Chaudhri also highlighted how "Holmes’ multimedia collages perfectly capture the essence of each poem", noting that, "like Hamer’s life, the illustrations are filled with light, texture, movement, and darkness. They are both abstract and realistic, brilliantly juxtaposing gentle floral motifs with protest placards and Fannie Lou Hamer’s face in bold relief". Kirkus Reviews found that the "quiltlike collage illustrations emphasize the importance Hamer placed on community among African-Americans".

=== Awards and honors ===
Voice of Freedom is a Junior Library Guild book.

The Horn Book Magazine included Voice of Freedom on their list of the best nonfiction books of 2015. The Chicago Public Library included it on their list of the "Best Informational Books for Older Readers of 2015". Bank Street College of Education included it on their list of the best books for children ages nine to twelve.

In 2015, Booklist included Voice of Freedom on their "Booklist Editors' Choice: Books for Youth" list.

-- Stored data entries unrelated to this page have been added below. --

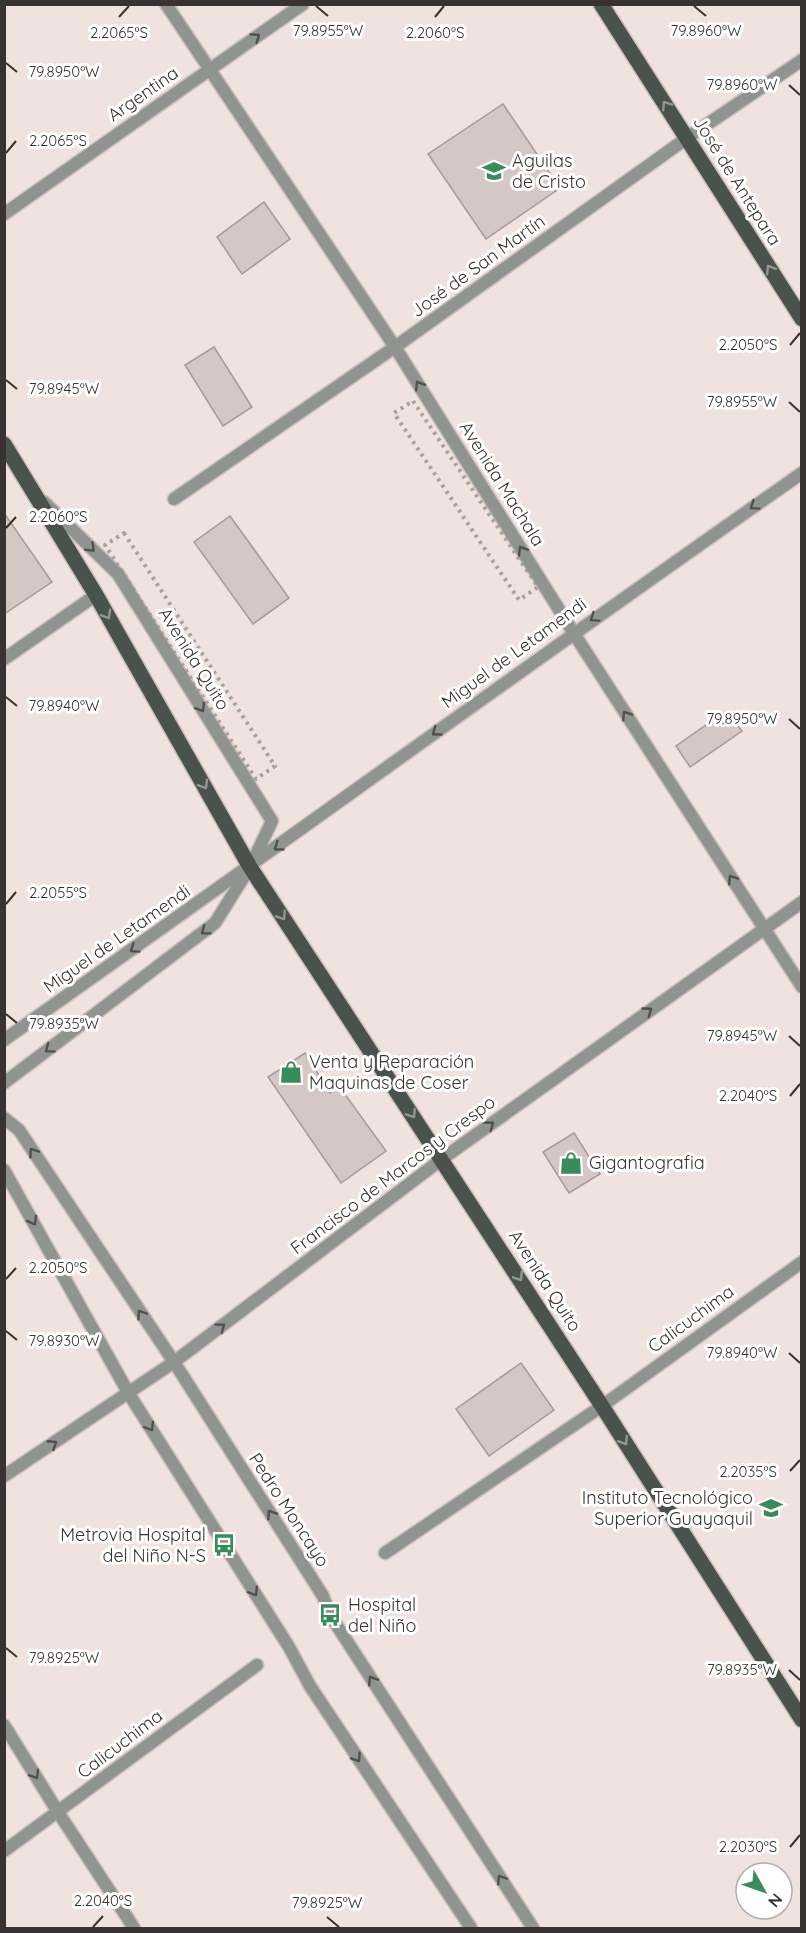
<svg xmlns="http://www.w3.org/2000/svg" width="806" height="1933" font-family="Quicksand,sans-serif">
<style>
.building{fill:#d4c7c4;stroke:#a79a98;stroke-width:1.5}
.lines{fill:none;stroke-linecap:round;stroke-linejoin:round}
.lane-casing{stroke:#cabfbc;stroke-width:15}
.street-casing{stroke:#cabfbc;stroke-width:15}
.primary-casing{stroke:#cabfbc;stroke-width:18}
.path{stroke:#aba19f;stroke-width:4;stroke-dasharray:3 4.5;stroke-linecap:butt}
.lane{stroke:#909491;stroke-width:12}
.street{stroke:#909491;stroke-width:12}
.primary{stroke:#4a524d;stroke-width:15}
.oneway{stroke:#52504e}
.oneway2{stroke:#929794}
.ticks{fill:none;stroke:#383332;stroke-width:2}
.labels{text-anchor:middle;stroke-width:6;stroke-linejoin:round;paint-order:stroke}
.street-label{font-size:18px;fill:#383332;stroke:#fff}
.poi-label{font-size:18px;fill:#383332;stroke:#fff;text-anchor:start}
.ticks-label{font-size:15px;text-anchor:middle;fill:#383332;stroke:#fff;stroke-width:6;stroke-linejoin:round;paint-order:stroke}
</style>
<rect width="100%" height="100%" fill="#efe2df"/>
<g class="building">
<path d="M503,104L560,188L486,239L428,154Z"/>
<path d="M264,202L290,239L242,274L217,237Z"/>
<path d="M214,347L252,407L223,426L185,365Z"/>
<path d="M4,513L52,582L4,614Z"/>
<path d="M230,516L289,598L253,624L194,542Z"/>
<path d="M726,711L742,731L690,767L676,746Z"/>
<path d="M305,1053L330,1093L339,1086L386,1151L341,1183L268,1077Z"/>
<path d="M574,1133L600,1174L569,1193L543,1152Z"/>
<path d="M521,1363L554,1410L489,1456L456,1409Z"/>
</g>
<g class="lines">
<g class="lane-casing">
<g id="lane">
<path d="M4,1083L215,923L250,867L272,821L118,574L44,502"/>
<path d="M4,1118L19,1130L174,1362L323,1596L330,1615L533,1928"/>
<path d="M4,1170L129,1394L289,1647L310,1686L471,1928"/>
<path d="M385,1553L602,1406"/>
</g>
</g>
<g class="street-casing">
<g id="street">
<path d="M166,4L395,347L573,632L802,987"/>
<path d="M4,214L303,4"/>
<path d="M174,499L395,347L687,138L802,60"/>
<path d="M4,659L96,595"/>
<path d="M4,1040C271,852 534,660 802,473"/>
<path d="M602,1406L802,1262"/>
<path d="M4,1476L174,1362L442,1159L802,902"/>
<path d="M4,1725L58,1812L134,1928"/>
<path d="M4,1851L257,1665"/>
</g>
</g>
<g class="primary-casing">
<g id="primary">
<path d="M601,4L802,319"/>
<path d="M4,444L96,595L250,867L602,1406L802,1720"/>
</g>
</g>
<g class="path">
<path d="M413,401L538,587L519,600L394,413Z"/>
<path d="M124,533L275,766L256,779L105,545Z"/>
</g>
<use href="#lane" class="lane"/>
<use href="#street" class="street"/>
<use href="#primary" class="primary"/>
</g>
<defs><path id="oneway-chevron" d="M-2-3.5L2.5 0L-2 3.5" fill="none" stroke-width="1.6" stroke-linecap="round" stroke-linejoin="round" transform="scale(1.5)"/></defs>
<g class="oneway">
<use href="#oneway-chevron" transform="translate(256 37) rotate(-35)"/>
<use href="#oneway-chevron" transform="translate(419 385) rotate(-122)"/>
<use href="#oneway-chevron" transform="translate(754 506) rotate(145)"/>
<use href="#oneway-chevron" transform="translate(91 548) rotate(44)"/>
<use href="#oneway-chevron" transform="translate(522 550) rotate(-122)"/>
<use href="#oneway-chevron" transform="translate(594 618) rotate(145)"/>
<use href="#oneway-chevron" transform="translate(201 708) rotate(58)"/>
<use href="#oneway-chevron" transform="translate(626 715) rotate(-123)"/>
<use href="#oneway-chevron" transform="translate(436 732) rotate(144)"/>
<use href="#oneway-chevron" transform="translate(278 847) rotate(144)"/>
<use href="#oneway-chevron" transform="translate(732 879) rotate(-123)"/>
<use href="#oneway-chevron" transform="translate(205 931) rotate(143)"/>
<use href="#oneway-chevron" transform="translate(134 949) rotate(145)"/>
<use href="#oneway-chevron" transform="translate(648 1011) rotate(-36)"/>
<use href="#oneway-chevron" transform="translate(49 1049) rotate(143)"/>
<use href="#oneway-chevron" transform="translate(490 1125) rotate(-36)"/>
<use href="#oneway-chevron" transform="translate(33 1152) rotate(-124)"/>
<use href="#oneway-chevron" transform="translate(33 1221) rotate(61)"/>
<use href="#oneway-chevron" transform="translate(141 1314) rotate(-124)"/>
<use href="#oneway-chevron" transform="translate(221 1327) rotate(-37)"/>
<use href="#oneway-chevron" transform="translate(150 1427) rotate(58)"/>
<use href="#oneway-chevron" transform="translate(53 1444) rotate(-33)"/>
<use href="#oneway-chevron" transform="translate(271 1514) rotate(-123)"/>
<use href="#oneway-chevron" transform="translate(254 1592) rotate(58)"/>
<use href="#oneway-chevron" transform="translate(372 1680) rotate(-123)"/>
<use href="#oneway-chevron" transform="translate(357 1758) rotate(56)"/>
<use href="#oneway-chevron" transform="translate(35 1775) rotate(59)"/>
<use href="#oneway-chevron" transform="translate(501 1879) rotate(-123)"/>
</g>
<g class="oneway2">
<use href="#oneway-chevron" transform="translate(666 105) rotate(-123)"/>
<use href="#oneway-chevron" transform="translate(770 269) rotate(-122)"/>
<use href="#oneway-chevron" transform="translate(107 615) rotate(60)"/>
<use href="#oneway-chevron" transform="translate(204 785) rotate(60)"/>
<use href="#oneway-chevron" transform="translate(282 916) rotate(57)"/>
<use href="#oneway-chevron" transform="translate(412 1114) rotate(57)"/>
<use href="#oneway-chevron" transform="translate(519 1277) rotate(57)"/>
<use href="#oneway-chevron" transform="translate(624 1441) rotate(58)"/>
</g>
<path class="ticks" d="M316,6L328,16M694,6L706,16M119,17L129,6M435,17L444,6M6,63L17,72M789,85L800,95M6,153L16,141M790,345L800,333M6,380L17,389M789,402L800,412M6,528L16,517M6,697L17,706M789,719L800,729M6,904L16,892M6,1014L17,1023M789,1036L800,1046M790,1096L800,1084M6,1279L16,1268M6,1331L17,1340M789,1353L800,1363M790,1471L800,1460M6,1648L17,1657M789,1670L800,1680M790,1847L800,1835M327,1917L339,1927M93,1927L103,1916"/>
<defs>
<g id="school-bare" transform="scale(1.8)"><path d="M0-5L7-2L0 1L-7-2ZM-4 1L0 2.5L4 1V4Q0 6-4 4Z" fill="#3a8b5c" stroke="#fff" stroke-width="2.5" paint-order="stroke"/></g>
<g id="shop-bare" transform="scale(1.8)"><path d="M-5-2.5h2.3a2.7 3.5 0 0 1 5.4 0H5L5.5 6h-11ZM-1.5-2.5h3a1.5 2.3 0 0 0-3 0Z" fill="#3a8b5c" stroke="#fff" stroke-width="2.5" paint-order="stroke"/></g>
<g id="bus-bare" transform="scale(1.8)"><path d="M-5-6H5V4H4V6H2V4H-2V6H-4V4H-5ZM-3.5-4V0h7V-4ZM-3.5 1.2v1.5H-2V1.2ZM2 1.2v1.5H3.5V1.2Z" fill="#3a8b5c" stroke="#fff" stroke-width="2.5" paint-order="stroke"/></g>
</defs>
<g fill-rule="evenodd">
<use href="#school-bare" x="494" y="171"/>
<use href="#shop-bare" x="291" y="1072"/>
<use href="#shop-bare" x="571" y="1163"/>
<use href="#school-bare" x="771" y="1508"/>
<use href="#bus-bare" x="224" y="1545"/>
<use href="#bus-bare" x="330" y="1615"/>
</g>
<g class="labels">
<g class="street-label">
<text transform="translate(143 94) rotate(-35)" y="6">Argentina</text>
<text transform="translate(737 181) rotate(58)" y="6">José de Antepara</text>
<text transform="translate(478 266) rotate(-36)" y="6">José de San Martín</text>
<text transform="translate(502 484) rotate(58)" y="6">Avenida Machala</text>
<text transform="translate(514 653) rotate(-36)" y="6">Miguel de Letamendi</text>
<text transform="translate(194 659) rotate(58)" y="6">Avenida Quito</text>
<text transform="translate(117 939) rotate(-35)" y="6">Miguel de Letamendi</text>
<text transform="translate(393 1175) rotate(-37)" y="6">Francisco de Marcos y Crespo</text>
<text transform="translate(545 1281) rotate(57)" y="6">Avenida Quito</text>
<text transform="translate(691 1319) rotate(-36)" y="6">Calicuchima</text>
<text transform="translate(289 1510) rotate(57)" y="6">Pedro Moncayo</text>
<text transform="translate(120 1744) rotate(-37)" y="6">Calicuchima</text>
</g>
<g class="poi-label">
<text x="512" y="167">Aguilas<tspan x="512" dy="21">de Cristo</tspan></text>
<text x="309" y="1068">Venta y Reparación<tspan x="309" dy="21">Maquinas de Coser</tspan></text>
<text x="589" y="1169">Gigantografia</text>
<text x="753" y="1504" text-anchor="end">Instituto Tecnológico<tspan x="753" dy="21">Superior Guayaquil</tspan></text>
<text x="206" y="1541" text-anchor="end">Metrovia Hospital<tspan x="206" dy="21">del Niño N-S</tspan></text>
<text x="348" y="1611">Hospital<tspan x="348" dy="21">del Niño</tspan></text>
</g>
</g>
<g class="ticks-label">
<text x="328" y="36">79.8955°W</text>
<text x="706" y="36">79.8960°W</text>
<text x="119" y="38">2.2065°S</text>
<text x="435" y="38">2.2060°S</text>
<text x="64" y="77">79.8950°W</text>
<text x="742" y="90">79.8960°W</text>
<text x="58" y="146">2.2065°S</text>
<text x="748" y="350">2.2050°S</text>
<text x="64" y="394">79.8945°W</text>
<text x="742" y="407">79.8955°W</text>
<text x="58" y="522">2.2060°S</text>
<text x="64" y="711">79.8940°W</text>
<text x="742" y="724">79.8950°W</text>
<text x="58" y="898">2.2055°S</text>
<text x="64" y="1029">79.8935°W</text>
<text x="742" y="1041">79.8945°W</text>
<text x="748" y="1101">2.2040°S</text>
<text x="58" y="1273">2.2050°S</text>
<text x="64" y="1346">79.8930°W</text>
<text x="742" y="1358">79.8940°W</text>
<text x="748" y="1477">2.2035°S</text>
<text x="64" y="1663">79.8925°W</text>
<text x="742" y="1675">79.8935°W</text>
<text x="748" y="1852">2.2030°S</text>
<text x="103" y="1906">2.2040°S</text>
<text x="327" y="1908">79.8925°W</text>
</g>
<rect width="806" height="1933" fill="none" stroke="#383332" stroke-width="12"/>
<g transform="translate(764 1891) rotate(130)"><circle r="28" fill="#ffffff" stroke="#afadad" stroke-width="1.5"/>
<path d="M0-4.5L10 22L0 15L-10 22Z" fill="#3a8b5c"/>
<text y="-9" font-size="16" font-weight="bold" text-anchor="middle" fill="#383332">N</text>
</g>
</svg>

The following year, they included it on their list of the year's "Top 10 Biographies for Youth". The American Library Association also named it on the Amelia Bloomer List, and the Association for Library Service to Children named it a Notable Children's Book. The International Literacy Association's Children's Literature and Reading Special Interest Group named it among their Notable Books for a Global Society.

Awards for Voice of Freedom
| Year | Award | Result | Ref. |
| 2016 | Boston Globe–Horn Book Award for Non-fiction | Honor |  |
| Caldecott Medal for Illustrator | Honor |  |
| John Steptoe New Talent Illustrator Award | Won |  |
| Sibert Medal | Honor |  |
| 2017 | Audie Award for Young Listeners' Title | Finalist |  |

== Adaptations ==
In July 2016, Voice of Freedom was released as a 34-minute video by Dreamscape.

Booklist provided the film a starred review, and included the film on their 2016 "Booklist Editors' Choice: Video" list. According to Candace Smith's review, "Narrator Janina Edwards does a masterful job voicing Hamer" and highlighted how, while "singing a few lyrics of 'This Little Light of Mine,' Edwards embodies Hamer’s triumphant spirit". Smith also noted how "swirling animation adds a dreamy movement to Ekua Holmes’ multimedia collages, which strikingly fit with the poetic language".